Still, we are now at a point where pollsters are talking about the "art of polling" as a means of differentiating from other pollsters instead of the overarching science of polling. That has implications. If all pollsters guess wrong about the underlying demographics of the electorate, all the polls are wrong. Of course, the incentive structure is such that pollsters want to find something of a niche that not only separates them from the competition to some extent but helps them crack the code of the true demographic breakdown of the electorate. [Then they can all herd at the end.]
The bottom line remains: these projections are only as good as the polling that serves as the sausage filling. If garbage goes in, then garbage is more likely to come out. On the other hand, if the polling is accurate, then so too are the projections.
1 I won't take any victory laps, but I will extend to all of those who have been both loyal and happenstance readers alike a very sincere thank you for spending some or all of election season with us. And yeah, that stretches back to late 2010. Thank you.

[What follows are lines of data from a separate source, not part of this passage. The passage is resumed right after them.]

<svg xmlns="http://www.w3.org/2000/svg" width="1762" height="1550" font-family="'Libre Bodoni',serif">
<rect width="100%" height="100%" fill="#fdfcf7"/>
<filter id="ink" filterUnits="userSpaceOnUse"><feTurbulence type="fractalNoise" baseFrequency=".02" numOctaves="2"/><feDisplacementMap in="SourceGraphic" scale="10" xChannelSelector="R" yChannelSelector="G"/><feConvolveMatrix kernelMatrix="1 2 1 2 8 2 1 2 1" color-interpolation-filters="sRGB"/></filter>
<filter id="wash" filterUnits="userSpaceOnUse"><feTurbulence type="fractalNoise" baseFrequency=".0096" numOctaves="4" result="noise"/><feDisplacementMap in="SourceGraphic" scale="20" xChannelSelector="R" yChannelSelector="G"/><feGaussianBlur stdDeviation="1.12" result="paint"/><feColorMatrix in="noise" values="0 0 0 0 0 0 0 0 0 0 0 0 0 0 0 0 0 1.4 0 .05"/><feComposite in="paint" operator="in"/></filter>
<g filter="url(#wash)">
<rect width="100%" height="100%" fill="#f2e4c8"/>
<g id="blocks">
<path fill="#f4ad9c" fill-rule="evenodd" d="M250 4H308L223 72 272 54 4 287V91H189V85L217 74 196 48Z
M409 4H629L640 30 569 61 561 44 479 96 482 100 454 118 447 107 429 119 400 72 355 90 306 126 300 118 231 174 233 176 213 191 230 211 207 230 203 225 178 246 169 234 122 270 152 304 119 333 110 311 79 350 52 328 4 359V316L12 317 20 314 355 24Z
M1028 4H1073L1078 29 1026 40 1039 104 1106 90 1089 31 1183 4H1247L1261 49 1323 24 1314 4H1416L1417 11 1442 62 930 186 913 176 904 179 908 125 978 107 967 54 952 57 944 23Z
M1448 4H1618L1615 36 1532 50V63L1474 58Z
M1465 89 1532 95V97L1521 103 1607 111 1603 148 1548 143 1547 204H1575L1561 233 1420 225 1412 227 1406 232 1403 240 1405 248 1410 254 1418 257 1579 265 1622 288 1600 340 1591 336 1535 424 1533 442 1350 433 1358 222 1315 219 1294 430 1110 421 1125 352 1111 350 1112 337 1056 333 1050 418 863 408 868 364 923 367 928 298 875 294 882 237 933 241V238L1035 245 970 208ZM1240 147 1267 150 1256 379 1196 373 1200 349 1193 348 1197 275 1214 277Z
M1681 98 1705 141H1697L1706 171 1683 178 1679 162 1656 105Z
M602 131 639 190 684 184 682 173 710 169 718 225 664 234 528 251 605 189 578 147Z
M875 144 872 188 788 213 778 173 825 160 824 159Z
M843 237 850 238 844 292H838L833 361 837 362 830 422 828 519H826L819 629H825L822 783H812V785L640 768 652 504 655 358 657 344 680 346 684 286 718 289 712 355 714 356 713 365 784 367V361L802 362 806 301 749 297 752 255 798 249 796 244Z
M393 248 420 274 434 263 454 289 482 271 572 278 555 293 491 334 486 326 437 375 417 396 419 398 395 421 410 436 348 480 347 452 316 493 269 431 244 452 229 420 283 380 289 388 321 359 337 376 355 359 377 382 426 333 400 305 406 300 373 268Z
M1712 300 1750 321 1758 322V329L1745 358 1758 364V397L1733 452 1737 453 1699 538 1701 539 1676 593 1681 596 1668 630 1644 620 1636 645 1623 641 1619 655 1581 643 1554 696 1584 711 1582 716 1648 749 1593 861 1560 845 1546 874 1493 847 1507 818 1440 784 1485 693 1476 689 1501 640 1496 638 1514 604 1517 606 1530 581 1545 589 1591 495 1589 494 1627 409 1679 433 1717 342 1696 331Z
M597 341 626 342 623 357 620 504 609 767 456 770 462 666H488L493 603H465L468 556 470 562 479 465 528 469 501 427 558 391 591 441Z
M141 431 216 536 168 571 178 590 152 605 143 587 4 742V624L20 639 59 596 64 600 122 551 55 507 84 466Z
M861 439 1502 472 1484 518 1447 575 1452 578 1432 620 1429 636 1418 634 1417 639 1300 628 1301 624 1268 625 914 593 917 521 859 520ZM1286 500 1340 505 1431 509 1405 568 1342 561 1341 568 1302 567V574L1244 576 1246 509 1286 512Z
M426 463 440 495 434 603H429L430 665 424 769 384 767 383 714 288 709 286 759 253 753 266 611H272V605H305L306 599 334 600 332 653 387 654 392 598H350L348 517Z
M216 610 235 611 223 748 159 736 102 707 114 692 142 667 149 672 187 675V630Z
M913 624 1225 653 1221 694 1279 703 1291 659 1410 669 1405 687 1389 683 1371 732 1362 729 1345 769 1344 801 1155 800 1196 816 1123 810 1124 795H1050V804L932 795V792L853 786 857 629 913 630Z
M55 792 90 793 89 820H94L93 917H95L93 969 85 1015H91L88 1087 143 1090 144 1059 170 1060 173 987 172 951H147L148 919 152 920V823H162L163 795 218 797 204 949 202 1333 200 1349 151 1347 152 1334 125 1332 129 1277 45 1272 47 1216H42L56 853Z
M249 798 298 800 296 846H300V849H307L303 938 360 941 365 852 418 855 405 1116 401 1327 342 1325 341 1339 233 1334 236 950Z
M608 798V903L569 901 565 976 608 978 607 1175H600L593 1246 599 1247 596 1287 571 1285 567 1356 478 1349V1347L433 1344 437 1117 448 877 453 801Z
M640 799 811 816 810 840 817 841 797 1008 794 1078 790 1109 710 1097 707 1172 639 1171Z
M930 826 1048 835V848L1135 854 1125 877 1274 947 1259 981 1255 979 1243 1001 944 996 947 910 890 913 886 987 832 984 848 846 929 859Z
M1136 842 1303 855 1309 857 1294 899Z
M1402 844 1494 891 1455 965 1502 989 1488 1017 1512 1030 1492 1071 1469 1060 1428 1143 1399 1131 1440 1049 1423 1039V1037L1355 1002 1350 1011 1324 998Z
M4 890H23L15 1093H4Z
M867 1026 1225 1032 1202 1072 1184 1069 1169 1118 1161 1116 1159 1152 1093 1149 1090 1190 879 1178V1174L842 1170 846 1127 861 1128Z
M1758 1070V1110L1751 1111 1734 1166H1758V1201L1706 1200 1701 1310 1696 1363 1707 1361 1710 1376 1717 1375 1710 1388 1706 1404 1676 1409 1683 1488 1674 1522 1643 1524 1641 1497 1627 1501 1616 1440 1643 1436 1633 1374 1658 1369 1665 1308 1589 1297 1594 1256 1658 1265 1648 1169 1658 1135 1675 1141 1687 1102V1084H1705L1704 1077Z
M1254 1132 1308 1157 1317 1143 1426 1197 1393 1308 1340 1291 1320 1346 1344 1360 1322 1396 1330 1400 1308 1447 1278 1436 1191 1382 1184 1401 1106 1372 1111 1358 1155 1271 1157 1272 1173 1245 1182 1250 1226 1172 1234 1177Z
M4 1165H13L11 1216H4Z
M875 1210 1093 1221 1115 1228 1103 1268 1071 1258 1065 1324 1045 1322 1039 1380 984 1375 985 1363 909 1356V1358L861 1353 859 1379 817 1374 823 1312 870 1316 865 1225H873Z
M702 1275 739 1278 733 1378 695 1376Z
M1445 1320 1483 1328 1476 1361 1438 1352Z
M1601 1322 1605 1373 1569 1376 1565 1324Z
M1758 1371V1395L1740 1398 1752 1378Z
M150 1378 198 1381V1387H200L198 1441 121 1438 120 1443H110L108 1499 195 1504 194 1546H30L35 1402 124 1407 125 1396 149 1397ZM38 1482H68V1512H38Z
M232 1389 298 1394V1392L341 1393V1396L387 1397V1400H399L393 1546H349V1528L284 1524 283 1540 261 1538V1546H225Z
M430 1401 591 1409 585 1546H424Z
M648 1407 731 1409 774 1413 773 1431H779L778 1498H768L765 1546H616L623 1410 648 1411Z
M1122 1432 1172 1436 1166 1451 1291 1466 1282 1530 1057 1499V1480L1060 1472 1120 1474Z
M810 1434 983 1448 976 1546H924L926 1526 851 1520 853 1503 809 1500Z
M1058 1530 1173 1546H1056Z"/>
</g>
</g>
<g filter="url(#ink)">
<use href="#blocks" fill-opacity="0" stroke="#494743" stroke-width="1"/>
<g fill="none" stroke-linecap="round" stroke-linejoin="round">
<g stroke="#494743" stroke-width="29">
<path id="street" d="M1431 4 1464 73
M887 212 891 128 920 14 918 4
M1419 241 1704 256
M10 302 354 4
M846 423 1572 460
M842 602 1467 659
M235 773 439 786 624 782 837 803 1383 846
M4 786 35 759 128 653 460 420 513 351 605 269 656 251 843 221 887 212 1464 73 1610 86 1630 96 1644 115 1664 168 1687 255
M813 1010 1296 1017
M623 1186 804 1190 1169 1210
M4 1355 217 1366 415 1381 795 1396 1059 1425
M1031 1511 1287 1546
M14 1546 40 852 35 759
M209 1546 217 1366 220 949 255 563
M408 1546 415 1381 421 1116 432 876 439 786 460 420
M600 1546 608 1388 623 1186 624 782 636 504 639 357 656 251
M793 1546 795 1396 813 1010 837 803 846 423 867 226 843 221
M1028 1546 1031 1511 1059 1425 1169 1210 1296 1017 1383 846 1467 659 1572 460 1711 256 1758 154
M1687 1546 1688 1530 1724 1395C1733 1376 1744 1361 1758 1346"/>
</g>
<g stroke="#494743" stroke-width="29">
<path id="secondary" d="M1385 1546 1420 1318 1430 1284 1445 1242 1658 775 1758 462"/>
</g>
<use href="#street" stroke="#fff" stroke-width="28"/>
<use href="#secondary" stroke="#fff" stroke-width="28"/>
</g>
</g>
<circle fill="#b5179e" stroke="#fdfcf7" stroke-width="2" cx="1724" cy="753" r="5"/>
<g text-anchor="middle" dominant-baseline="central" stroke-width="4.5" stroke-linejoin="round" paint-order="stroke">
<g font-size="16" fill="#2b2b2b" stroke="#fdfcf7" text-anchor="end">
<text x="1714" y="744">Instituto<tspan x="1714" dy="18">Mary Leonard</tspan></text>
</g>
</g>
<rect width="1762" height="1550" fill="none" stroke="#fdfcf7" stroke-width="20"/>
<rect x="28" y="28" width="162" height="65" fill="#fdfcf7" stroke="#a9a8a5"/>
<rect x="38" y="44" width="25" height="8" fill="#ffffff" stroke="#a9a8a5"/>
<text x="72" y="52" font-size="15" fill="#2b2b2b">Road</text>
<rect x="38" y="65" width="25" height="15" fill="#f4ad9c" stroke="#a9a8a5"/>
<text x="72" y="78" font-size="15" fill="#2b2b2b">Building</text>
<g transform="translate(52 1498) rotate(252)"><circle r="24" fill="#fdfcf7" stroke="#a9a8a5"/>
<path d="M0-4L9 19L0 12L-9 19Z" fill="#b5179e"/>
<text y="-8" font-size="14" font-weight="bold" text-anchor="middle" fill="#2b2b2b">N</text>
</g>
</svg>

2 This is something Harry Enten of the Guardian mentioned via Twitter on Saturday and AAOPR more or less confirmed today.
3 One factor that should be noted here that may separate FHQ from the more involved models is polling variability. 2008 was witness to a great deal of polling variability. The margins in that open seat presidential election jumped around quite a bit more than in 2012 when an incumbent was involved. 2016, in some respects is shaping up as a repeat of 2008. That is even more true if both Hillary Clinton and Joe Biden pass on runs for the Democratic nomination. Both races would be -- at least from our vantage point here three years out -- wide open and influence the polling that is conducted across firms and across states. Yet, even with that unique situation, FHQ lagged just one correctly predicted state -- North Carolina -- behind FiveThirtyEight.